Ever since I learned that Google is indexing kml and kmz files for inclusion into their searches (I say searches as in the regular old Google search and the search feature in Google Earth), I have been battling to get our data in there.
Well, progress has been made, on the Google Earth search front. Not the Google Search front though. So for my personal sanity and maybe to benefit others out there, I plan to document my journey here.
Starting with what I had to do server-wise.
First off: I run on an unix box under Apache and use PHP to bring it all together. My Kml output is database driven / I don’t have any static Kml files lying around / I generate them on the fly.
The first challenge I came across was this mess, which I considered more of an anomaly, so read it if you want, but chances are it will not affect you. Fixing this allowed me to paste a kml url from here into Google Maps and displaying it there.
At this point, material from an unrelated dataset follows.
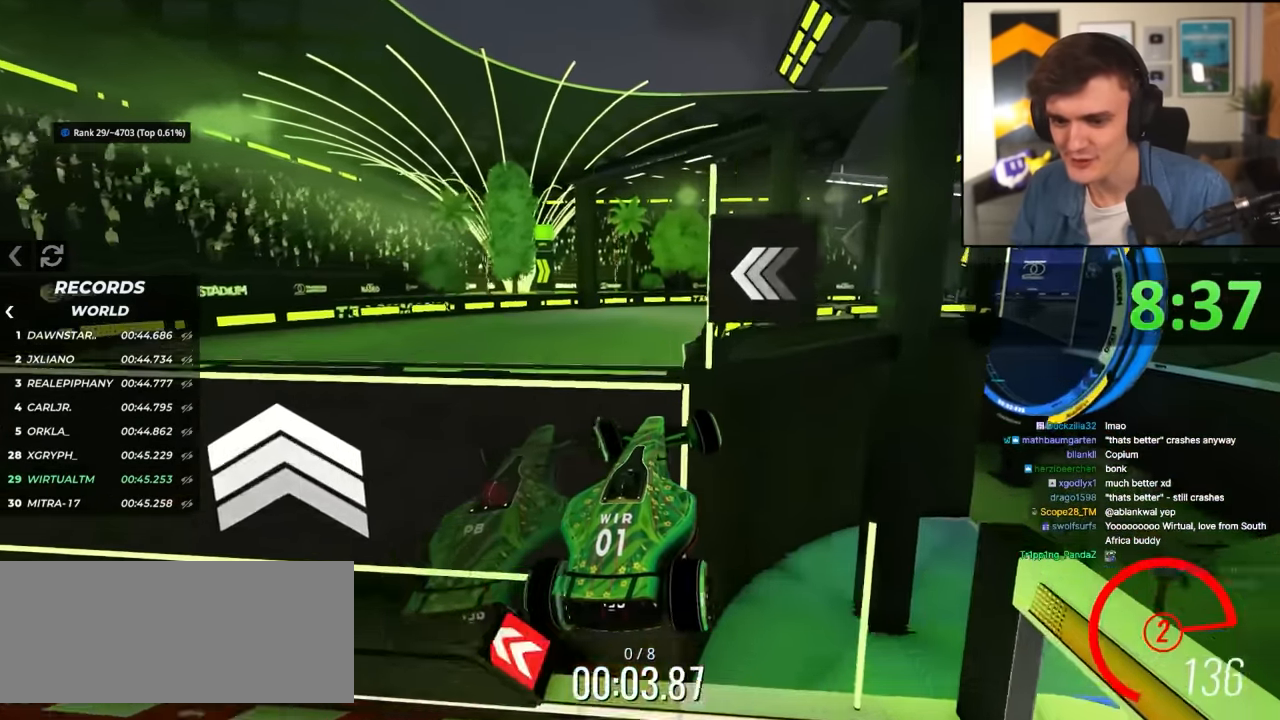
{"keys": ["up"], "events": [[300, "left", "up"]]}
If that was any indication of what the rest of Google sees, well, this was pretty important for me.
Next up, headers. I struggled for a long while trying to get my headers to correctly talk to different browsers. Originally, I just wanted my site to “force download” our kml files to my users, which worked until recently until IE decided to start download empty files.
Of course the forced download approach probably was not going to help me with this whole Google Kml indexing journey I am on. So, according to Google, they are looking for a application/vnd.google-earth.kml+xml header. Ok this would seem easy enough, but IE still gave me problems. Honestly, I don’t understand. I admit I am not a “header” master by any means, so this may be way off, but here is the “mess that works” that I ended up with:
header(”Cache-Control: no-store, no-cache, must-revalidate”);
header(”Cache-Control: post-check=0, pre-check=0″, false);
header(”Cache-control: private”);
header(”Pragma: no-cache”);
header(’Content-Type: application/vnd.google-earth.kml+xml; filename=”myKmlFile.kml”‘);
In addition to this, I also added these headers into my .htaccess file, which looks like this:
AddType application/vnd.google-earth.kml+xml .kml
AddType application/vnd.google-earth.kmz .kmz
I am feeling pretty good at this point, I am sort of showing up in Google Earth, but not in Google Search. Where to go next?
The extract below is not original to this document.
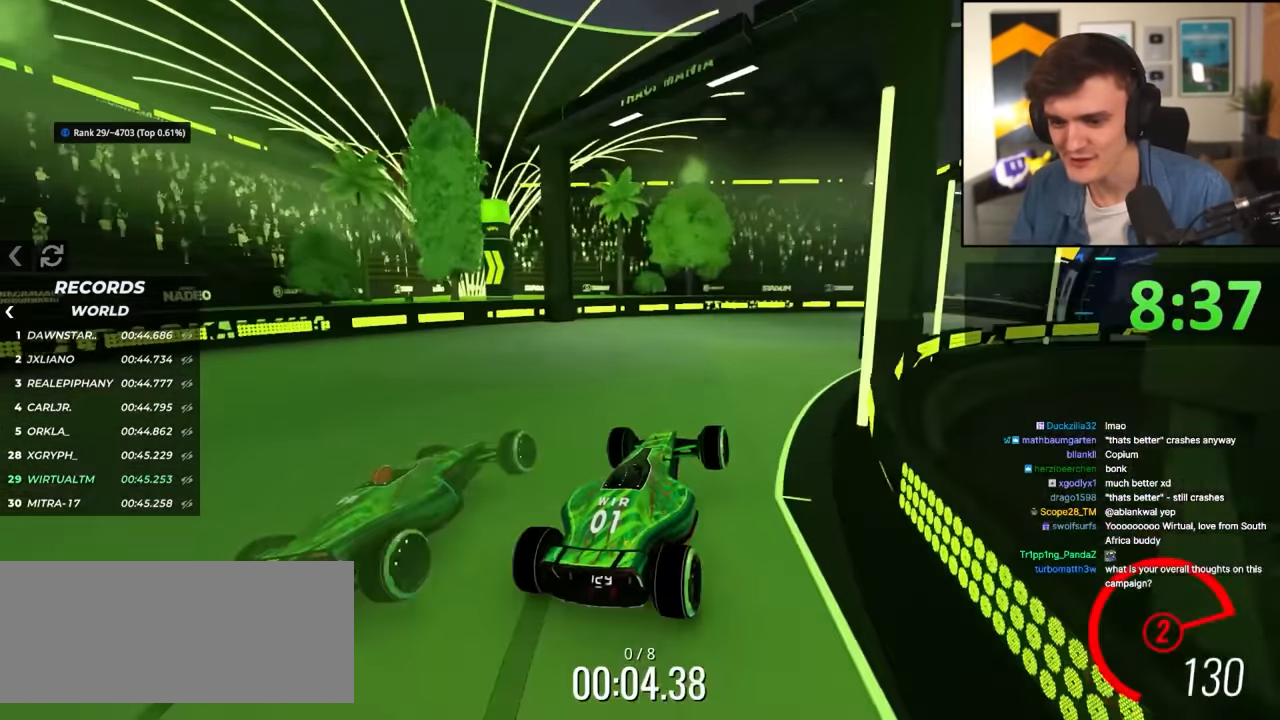
{"keys": ["right", "up"], "events": [[83, "right", "down"]]}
Well, somewhere I read that having a .kml extension is a good thing, I don’t entirely believe that seeing how Google states they base this sort of thing off of header/mime-types. But, still, I am going to do something about it just in case.
Enter Apaches fabled Mod_Rewrite. In theory I can turn this:
http://www.crankfire.com/data/dlkml.php?tkn=&tid=20&w=421
Into this a “file” with a kml extension:
http://www.crankfire.com/kml/tid-20-t-0-w-421.kml
Apparently these Mod_Rewrites can be a real pain in the ass, but I was lucky enough to find this little site - it’s a Mod_Rewrite wizard that helps you create what you gotta do. A few minutes later I had my Mod_Rewrite rule:
RewriteEngine On
RewriteRule ^tid-([^-]*)-t-([^-]*)-w-([^-]*)\.kml$ /data/dlkml.php?tid=$1&t=$2&w=$3 [L]
Then I added this to its own htaccess file in its own directory to keep things simple. It works beautifully.
Now, as of the beginning of November 2007, the last thing I have done is create a sitemap file for this site and all of our geographic data. I tried a couple of sitemap generators (online and software based) and was not happy with what they produced. So, in the end, I generated my own. Using my Mod_Rewrite trick above, I generated a nice geographic sitemap to go along with my general sitemap. Take a look:
http://www.crankfire.com/sitemapgeographic.xml
So now, at least I am pretty sure Google should see me, several times over. And naturally, my Kml’s still don’t show up in the regular Google Search results. So the battle continues.
Next up? Optimizing my Kml files, they show up like holy hell in the Google Earth. If you can find them at all.